:: Information shown ::

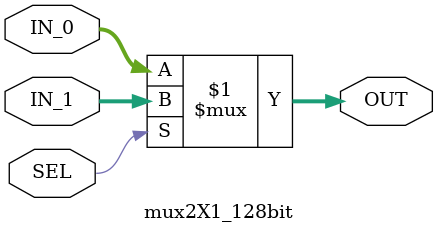
<source format=v>

module mux2X1_128bit  (

 input   wire      [127:0]      IN_0,
 input   wire      [127:0]      IN_1,
 input   wire                   SEL,
 output  wire      [127:0]      OUT 

 );

 
assign OUT = SEL ? IN_1 : IN_0 ;
 
 
endmodule
 

</source>
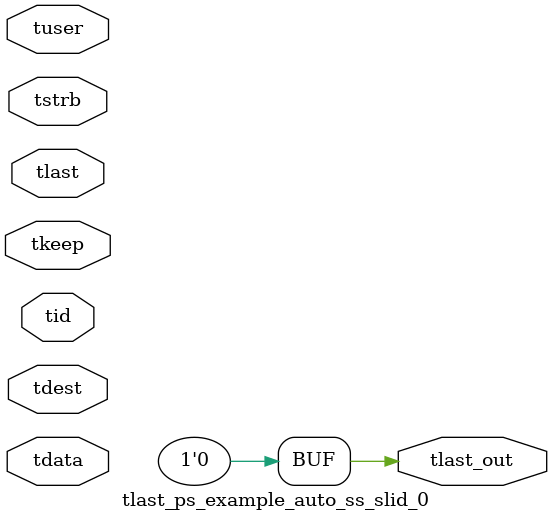
<source format=v>


`timescale 1ps/1ps

module tlast_ps_example_auto_ss_slid_0 #
(
parameter C_S_AXIS_TID_WIDTH   = 1,
parameter C_S_AXIS_TUSER_WIDTH = 0,
parameter C_S_AXIS_TDATA_WIDTH = 0,
parameter C_S_AXIS_TDEST_WIDTH = 0
)
(
input  [(C_S_AXIS_TID_WIDTH   == 0 ? 1 : C_S_AXIS_TID_WIDTH)-1:0       ] tid,
input  [(C_S_AXIS_TDATA_WIDTH == 0 ? 1 : C_S_AXIS_TDATA_WIDTH)-1:0     ] tdata,
input  [(C_S_AXIS_TUSER_WIDTH == 0 ? 1 : C_S_AXIS_TUSER_WIDTH)-1:0     ] tuser,
input  [(C_S_AXIS_TDEST_WIDTH == 0 ? 1 : C_S_AXIS_TDEST_WIDTH)-1:0     ] tdest,
input  [(C_S_AXIS_TDATA_WIDTH/8)-1:0 ] tkeep,
input  [(C_S_AXIS_TDATA_WIDTH/8)-1:0 ] tstrb,
input  [0:0]                                                             tlast,
output                                                                   tlast_out
);

assign tlast_out = {1'b0};

endmodule


</source>
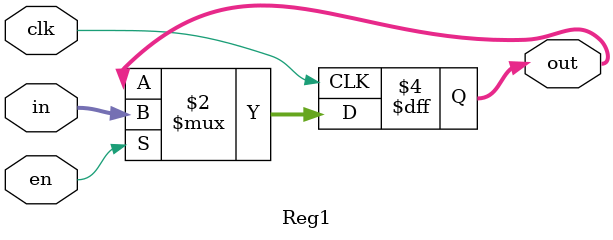
<source format=v>
module Reg(
    input wire clk,        // Clock signal
    input wire [15:0] in, // 16-bit input 
    output reg [15:0] out  // 16-bit output
);

 
always @(posedge clk) begin	
        out <= in; 
    end

endmodule

module Reg1(
	input wire en,
    input wire clk,        // Clock signal
    input wire [15:0] in, // 16-bit input 
    output reg [15:0] out  // 16-bit output
);

 
always @(posedge clk ) begin	
	
	if (en)begin 
        out <= in; 
		
		end 
    end

endmodule

</source>
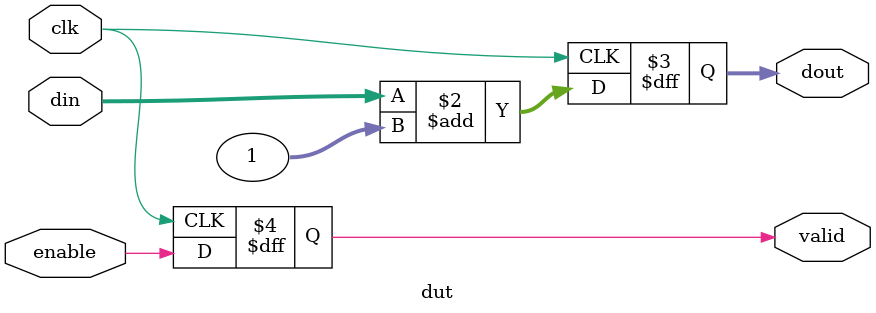
<source format=sv>
module dut(
  input wire clk,enable,
  input wire [31:0] din,
  output reg [31:0] dout,
  output reg       valid
);

always @ (posedge clk)
  begin
    dout  <= din + 1;
    valid  <= enable;
  end

endmodule
</source>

:::

Look through the material for "output". Copy each line that has it.

*Written reply*
 output  wire      [127:0]      OUT 
output                                                                   tlast_out
    output reg [15:0] out  // 16-bit output
    output reg [15:0] out  // 16-bit output
  output reg [31:0] dout,
  output reg       valid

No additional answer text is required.